Actor, comedian and Mr. D creator and star Gerry Dee swung by his alma mater yesterday, De La Salle College in Toronto, to address students about the merits of hard work, aspirations, boxing, and being Jim Carrey.
Dee isn't just a graduate of the school either, he actually taught there for a number of years. After doing his time hopping around as a substitute for a variety of Ontario schoolboards, Dee eventually landed a permanent job at De La Salle as a phys-ed teacher and hockey coach.
In 2003, Dee went on sabbatical and decided to take the proverbial plunge, trying his hand at comedy full-time. By 2007, he had secured himself a finalist spot on Last Comic Standing, which helped give him the confidence and clout he needed to approach the CBC with his idea for Mr. D.
While he admits Mr. D is somewhat fictionalized, the premises for the show are largely based on the early experiences he had teaching.
We had a chance to catch up with Gerry at De La Salle, where he spoke to students at length, offering some insight into the work and patience he had to put in as a teacher by day and comedian by night.
On his early days as a comic:
I'd drive to Kitchener and I'd do 5 minutes at a club there for nothing, and drive back [to school] and teach, and I was probably late... There were a lot of days when I doubted it, and wanted to give up, I'm glad I didn't.
On the first time he pitched Mr. D to the CBC:
I [first] took it to the CBC in '07, they quickly said "You know what it's not something we... you know..." That's how hard it is to even get someone to listen. And I went to another network and they passed. I went back to CBC after I did Last Coming Standing, I felt maybe I had a bit of a name, and CBC started the process in '08. So in '08 we shot the first episode of Mr. D, and it wasn't very good. And we handed the episode into the network, we were waiting to see if they would make it a series, and they didn't. I was devastated. In a twist of fate, they called me back, they said "We believe in you and we want to give you another chance", which doesn't happen a lot in television.
On the second time he pitched Mr. D to the CBC:
The second time around I learned a lot. I took over the writing, I wasn't going to let someone else write my story at that time. I said, "If I'm going to do this a second time I'm not going to let the failure of it fall on someone I hardly know." And I took over the writing myself, and we pitched the script and they passed, they didn't even want to shoot the pilot, and that's when I was devastated. Because now I felt the dream had ended. And it felt like, there's nothing worse than having a dream when you feel it's ended.
Dee goes onto explain that the CBC changed their minds shortly thereafter and greenlit the pilot.

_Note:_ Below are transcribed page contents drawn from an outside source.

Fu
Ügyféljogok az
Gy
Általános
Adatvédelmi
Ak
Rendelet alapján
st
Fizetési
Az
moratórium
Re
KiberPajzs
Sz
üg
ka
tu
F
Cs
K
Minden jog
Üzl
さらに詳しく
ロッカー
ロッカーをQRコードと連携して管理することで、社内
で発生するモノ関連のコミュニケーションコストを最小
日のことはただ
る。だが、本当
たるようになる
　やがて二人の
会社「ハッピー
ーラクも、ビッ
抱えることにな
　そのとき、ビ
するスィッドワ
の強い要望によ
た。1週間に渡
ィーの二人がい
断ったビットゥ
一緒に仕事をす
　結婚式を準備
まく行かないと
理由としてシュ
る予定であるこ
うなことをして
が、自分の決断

The rest is sitcom history.
On switching careers at 30:
I walked into [Yuk Yuk's founder] Mark Breslin's office at 30 years old, which is like trying to walk into an NHL team at 30 years old, it's no different, and saying, "I want to play in the NHL." And he looked at me and said, "What do you want to do, you're 30 years old, what do you want to get out of this?" And I said, whether it sounded egotistical or sounded vain, it wasn't my intention, but I said, "I want to be the next Jim Carrey." And what I meant was, that's how big I wanted to be. Now I don't want to be the next Jim Carrey, but I wanted to be that good, and that big.

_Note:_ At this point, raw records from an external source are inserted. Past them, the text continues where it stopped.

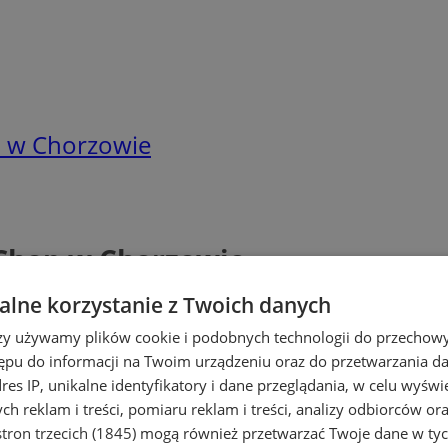
p w Chorzowie
 Shop w Chorzowie
lne korzystanie z Twoich danych
rzy używamy plików cookie i podobnych technologii do przechow
ępu do informacji na Twoim urządzeniu oraz do przetwarzania 
dres IP, unikalne identyfikatory i dane przeglądania, w celu wyświ
h reklam i treści, pomiaru reklam i treści, analizy odbiorców or
tron trzecich (1845)
mogą również przetwarzać Twoje dane w tych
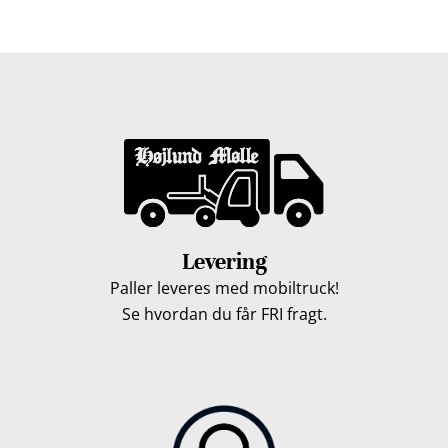
løbet af en uge, så du kan få leveret dine træpiller.
Levering
Paller leveres med mobiltruck!
Se hvordan du får FRI fragt.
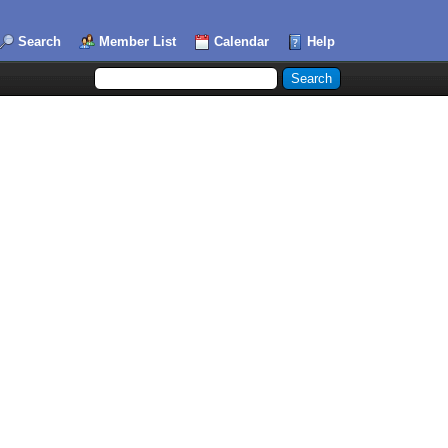
Search
Member List
Calendar
Help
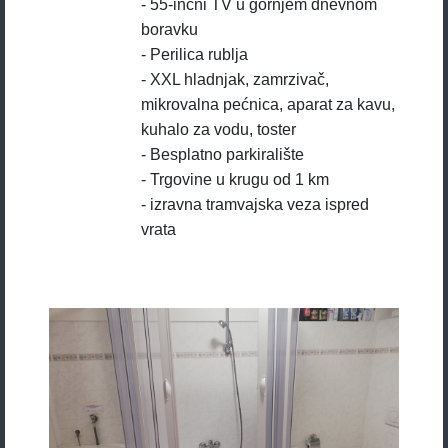
- 55-inčni TV u gornjem dnevnom
boravku
- Perilica rublja
- XXL hladnjak, zamrzivač,
mikrovalna pećnica, aparat za kavu,
kuhalo za vodu, toster
- Besplatno parkiralište
- Trgovine u krugu od 1 km
- izravna tramvajska veza ispred
vrata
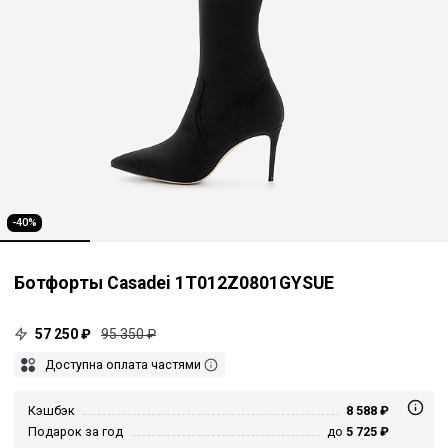
-40%
Ботфорты Casadei 1T012Z0801GYSUE
57 250 ₽
95 350 ₽
Доступна оплата частями
Кэшбэк
8 588 ₽
Подарок за год
до
5 725 ₽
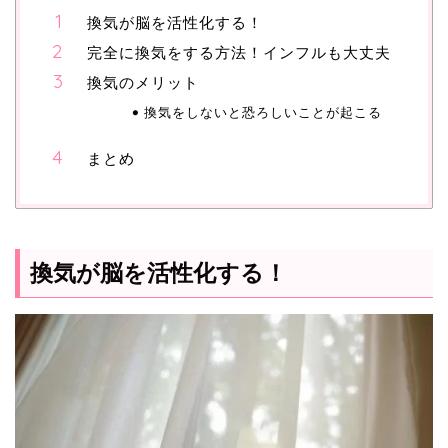
換気が脳を活性化する！
完全に換気をする方法！インフルも大丈夫
換気のメリット
換気をしないと恐ろしいことが起こる
まとめ
換気が脳を活性化する！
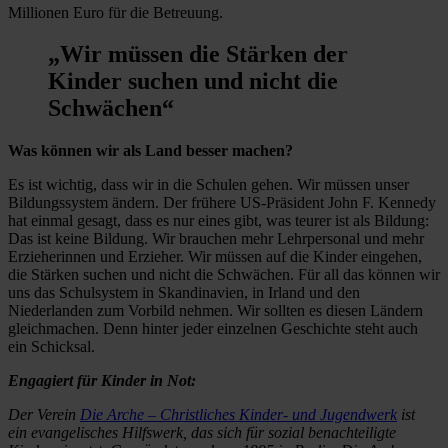
Millionen Euro für die Betreuung.
„
Wir müssen die Stärken der
Kinder suchen und nicht die
Schwächen
“
Was können wir als Land besser machen?
Es ist wichtig, dass wir in die Schulen gehen. Wir müssen unser
Bildungssystem ändern. Der frühere US-Präsident John F. Kennedy
hat einmal gesagt, dass es nur eines gibt, was teurer ist als Bildung:
Das ist keine Bildung. Wir brauchen mehr Lehrpersonal und mehr
Erzieherinnen und Erzieher. Wir müssen auf die Kinder eingehen,
die Stärken suchen und nicht die Schwächen. Für all das können wir
uns das Schulsystem in Skandinavien, in Irland und den
Niederlanden zum Vorbild nehmen. Wir sollten es diesen Ländern
gleichmachen. Denn hinter jeder einzelnen Geschichte steht auch
ein Schicksal.
Engagiert für Kinder in Not:
Der Verein
Die Arche – Christliches Kinder- und Jugendwerk
ist
ein evangelisches Hilfswerk, das sich für sozial benachteiligte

On the Charity Boxing Match he set up at the school one year, which an upcoming episode of the show is based on:
We tried to decapitate each other. I think we're still suffering a bit from that fight... We didn't recover for a month... He got me in the jaw, I couldn't move my jaw, I was dazed, my thumb was sprained. We laugh to this day. Brother Dominic says Mason won. It was a split decision because he had the center of the ring more. But I don't agree with Brother Dominic or Mr. Mason because I pulled back a couple times, I have it on tape, so they can talk all they want. I felt sorry for him, he was curled up in this ball, in the corner..."
His advice to the students at De La Salle College:
If you have desires to do anything, there's no sprinting. It's a slow [grind] to get there. And you'll hear a lot of no's, like I did, you'll hear a lot of you can't do it, you'll hear a lot of people say you're not fast enough to play, you're not good enough to sing, whatever. If you think you can do it, just keep listening to yourself.